● WORK TO COMPLETE
**1)** Answer the following from the taco recipe text, one line each.
(a) If a roasting pan is used for the short ribs, at what temperature and for how long are they cooked?
(b) What is mixed with 1 tablespoon of water before being added to the barbecue sauce?
(c) What kind of tofu is recommended?
**2)** Extend the taco recipe text, picking up directly after its final sentence.

● PAGE EXTRACT
Season 3 pounds beef short ribs with salt and pepper and brown in a pan on the stovetop on medium heat. Put the meat into a deep roasting pan or slow cooker. Roughly chop 6 cloves garlic and 6 green onion stalks. Add 1 cup soy sauce, 1/2 cup sweet soy sauce, 1/2 cup Mirin (or dry white wine), 1/2 cup dark brown sugar, 1/4 cup sesame oil, and 2 teaspoons grated ginger and add to the roasting pan or slow cooker. If using a slow cooker, put the lid on and cook for 4-6 hours. If using a roasting pan, cover with foil and cook at 250 degrees for 2 and 1/2 to 3 hours. When done, remove meat and let cool a bit so you can pull it apart. Save the liquid and add a lit bit back into the beef to help with flavor and moisture. To make the Korean barbecue sauce, in a small saucepan, combine 3/4 cup brown sugar, 1/2 cup soy sauce or Tamari, 1 tablespoon rice vinegar, 1 tablespoon gochujang paste, 2 teaspoons sesame oil, 1 teaspoon minced ginger, 1 teaspoon minced garlic, 2 tablespoons honey and a pinch of black pepper. On low-to-medium heat, bring sauce to a simmer, constantly whisking. In a small cup mix 1 tablespoon water and 2 teaspoons corn starch. Once the sauce comes to a small boil, add the water and corn starch mix. Whisk everything together. When the sauce starts to thicken, cut the heat and let it sit and cool. When you serve the taco, finish off with kimchi if desired.
“These will surprise you, even if you think you hate tofu. Use extra-firm tofu, which has less moisture, holds spices and can handle cooking — softer tofu will turn to mush and not get that ground-beef texture you’re looking for. The syrup gives a bit of sweetness and acts as an emulsifier, holding all ingredients together and giving more depth to the entire dish.”

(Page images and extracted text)
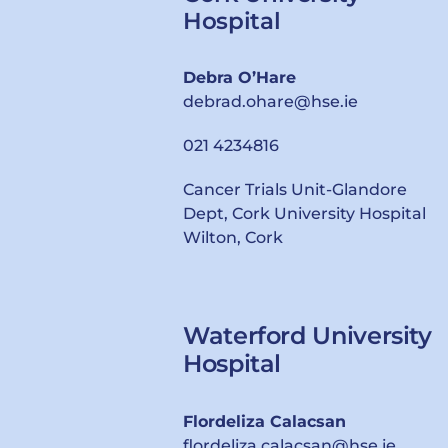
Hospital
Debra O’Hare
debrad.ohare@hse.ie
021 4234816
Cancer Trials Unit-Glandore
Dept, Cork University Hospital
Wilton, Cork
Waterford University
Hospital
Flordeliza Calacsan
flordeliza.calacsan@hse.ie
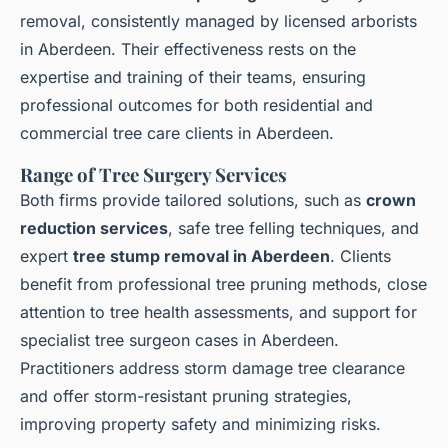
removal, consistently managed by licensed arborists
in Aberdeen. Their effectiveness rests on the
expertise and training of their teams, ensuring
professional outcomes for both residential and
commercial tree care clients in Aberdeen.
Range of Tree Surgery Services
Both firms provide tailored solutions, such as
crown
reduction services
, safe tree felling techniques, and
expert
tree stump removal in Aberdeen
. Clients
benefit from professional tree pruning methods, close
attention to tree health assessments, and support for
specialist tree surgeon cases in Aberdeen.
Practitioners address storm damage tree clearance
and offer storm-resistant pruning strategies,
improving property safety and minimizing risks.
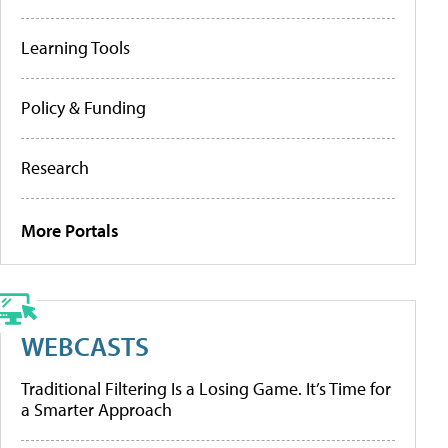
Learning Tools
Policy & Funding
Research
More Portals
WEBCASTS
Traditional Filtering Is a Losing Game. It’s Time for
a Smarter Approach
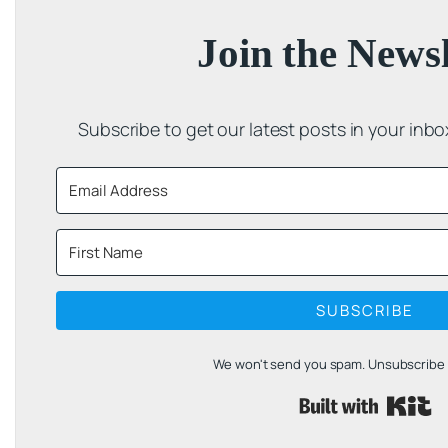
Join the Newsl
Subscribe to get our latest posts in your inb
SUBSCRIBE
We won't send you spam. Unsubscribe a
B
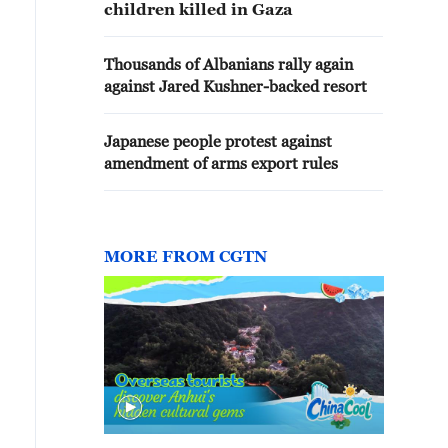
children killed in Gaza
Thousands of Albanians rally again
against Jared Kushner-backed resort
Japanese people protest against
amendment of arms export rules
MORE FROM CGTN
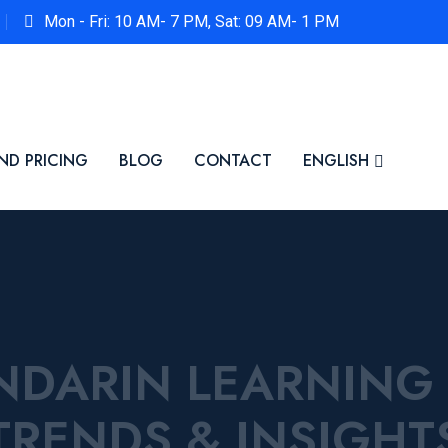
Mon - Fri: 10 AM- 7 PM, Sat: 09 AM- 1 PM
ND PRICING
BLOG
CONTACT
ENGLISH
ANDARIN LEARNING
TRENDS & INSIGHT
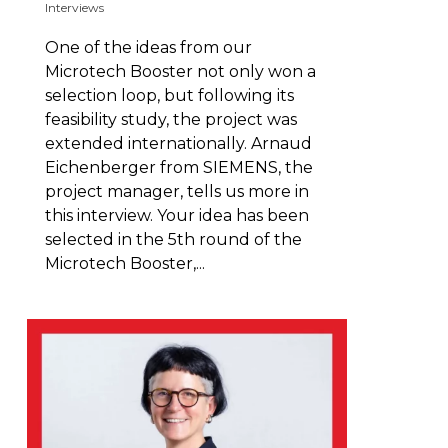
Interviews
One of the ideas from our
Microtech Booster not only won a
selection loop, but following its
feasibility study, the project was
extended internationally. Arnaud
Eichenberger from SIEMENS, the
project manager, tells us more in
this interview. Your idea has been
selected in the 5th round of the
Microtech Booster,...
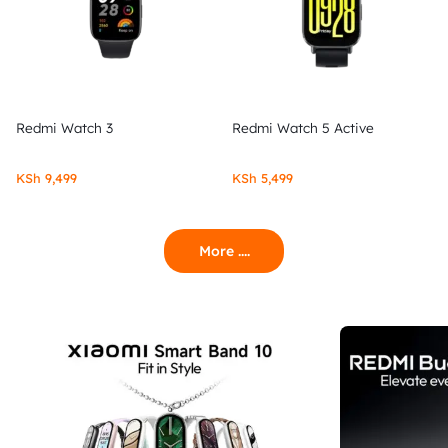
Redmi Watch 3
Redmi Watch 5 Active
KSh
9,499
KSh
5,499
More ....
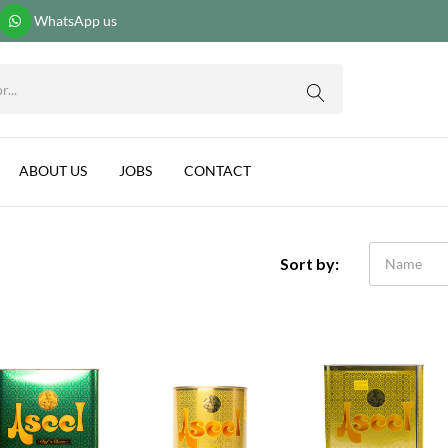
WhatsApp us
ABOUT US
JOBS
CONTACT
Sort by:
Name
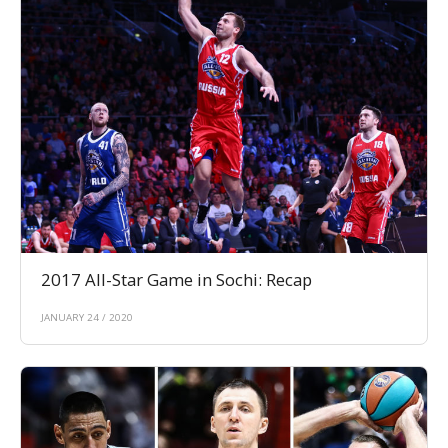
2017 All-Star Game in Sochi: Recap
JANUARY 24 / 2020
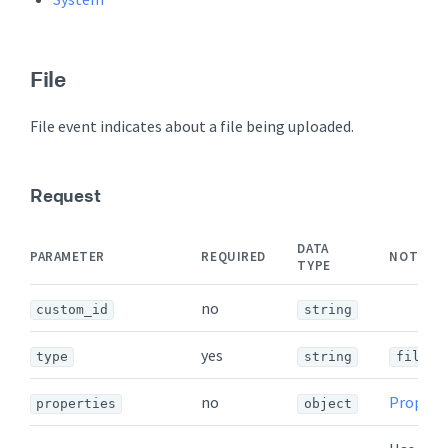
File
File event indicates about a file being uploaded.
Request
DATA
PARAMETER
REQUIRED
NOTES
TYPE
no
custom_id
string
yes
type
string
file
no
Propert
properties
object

● OUTPUTS FOR THE TASKS
**1)**
(a) At 250 degrees for 2 and 1/2 to 3 hours.
(b) 2 teaspoons of corn starch.
(c) Extra-firm tofu.

**2)**
Preheat oven to 350 degrees. In a large bowl, mix together 2 tablespoons tomato paste, 2 tablespoons low sodium soy sauce, 1 tablespoon olive oil, 1 tablespoon maple syrup, 1 teaspoon onion powder, 1 teaspoon garlic powder, 1 teaspoon smoked paprika and 2 teaspoons chili powder. In a separate bowl, crumble down 14-16 ounces extra firm tofu after draining its liquid until it’s the size of cooked taco meat. Add tofu to the bowl with the mixture and toss everything together until evenly coated. Spread the tofu out evenly on a flat baking tray. Bake for 10-15 minutes, moving the tofu around occasionally so it cooks evenly. The tofu will firm up and have a meaty texture once it's done. For the corn and tomatillo salsa, combine 4 cups fresh or frozen corn, 1 whole diced green pepper, 3 diced tomatillos, 1/2 diced red onion, 1/2 cup chopped cilantro, juice of 1 lime, 1 diced jalapeno, 4 minced cloves garlic, 1/2 teaspoon sugar, and salt and pepper to taste.
Walleye Street Tacos
“Fish tacos are traditionally made with tropical fish like mahi-mahi or wahoo. Walleye is more of a cold-water fish, so the texture is different overall from the tropical types. It’s mild and flaky, not heavy or oily or with a fishy flavor you get from others out there. Walleye holds up for a lot of types of cooking, so you can bake this rather than fry if you’d like.”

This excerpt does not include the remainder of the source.